Written by Attorney Whitney G. Coats
An individual who files bankruptcy is only allowed to have up to a certain dollar amount in their possession on the date of filing of their bankruptcy petition. All money in a filer’s possession must be reported, regardless of whether the funds are located in or outside of a bank account. The allowed amounts recently increased with the amendment of Arizona Revised Statute § 33-1126(A)(9) from $150.00 to $300.00 in one bank account for each filer and from $300.00 to $600.00 in one bank account for married couple filers.
There are some exceptions to the rule that a filer only have a certain amount of money in one bank account on the date of filing and one of those exceptions include an individual’s Veteran’s Disability Benefits. Pursuant to 38 USC Sec. 5301(a)(1), payments of benefits due or to become due, and payments made to, or on account of, a beneficiary shall be exempt from taxation, shall be exempt from the claim of creditors, and shall not be liable to attachment, levy, or seizure by or under any legal or equitable process.

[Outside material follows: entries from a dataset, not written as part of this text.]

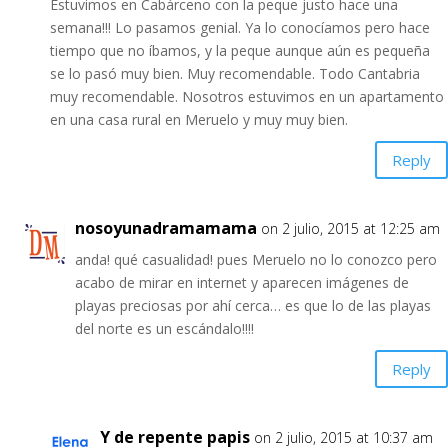
Estuvimos en Cabárceno con la peque justo hace una
semana!!! Lo pasamos genial. Ya lo conocíamos pero hace
tiempo que no íbamos, y la peque aunque aún es pequeña
se lo pasó muy bien. Muy recomendable. Todo Cantabria
muy recomendable. Nosotros estuvimos en un apartamento
en una casa rural en Meruelo y muy muy bien.
Reply
nosoyunadramamama
on 2 julio, 2015 at 12:25 am
anda! qué casualidad! pues Meruelo no lo conozco pero
acabo de mirar en internet y aparecen imágenes de
playas preciosas por ahí cerca… es que lo de las playas
del norte es un escándalo!!!!
Reply
Y de repente papis
on 2 julio, 2015 at 10:37 am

This means an individual’s Veterans Disability Benefits are one-hundred percent (100%) protected if that individual files bankruptcy, regardless of whether the individual has received or will be receiving the benefits after the bankruptcy has been filed. There is no dollar limit for the amount of Veterans Disability Benefits a filer may have in a bank account on the date of filing. For example, if a filer received a back payment of Veterans Disability Benefits in the lump sum amount of $30,000.00 prior to filing bankruptcy, these funds will be protected and cannot be touched by the bankruptcy trustee before, during or subsequent to the bankruptcy under 38 USC Sec. 5301(a)(1).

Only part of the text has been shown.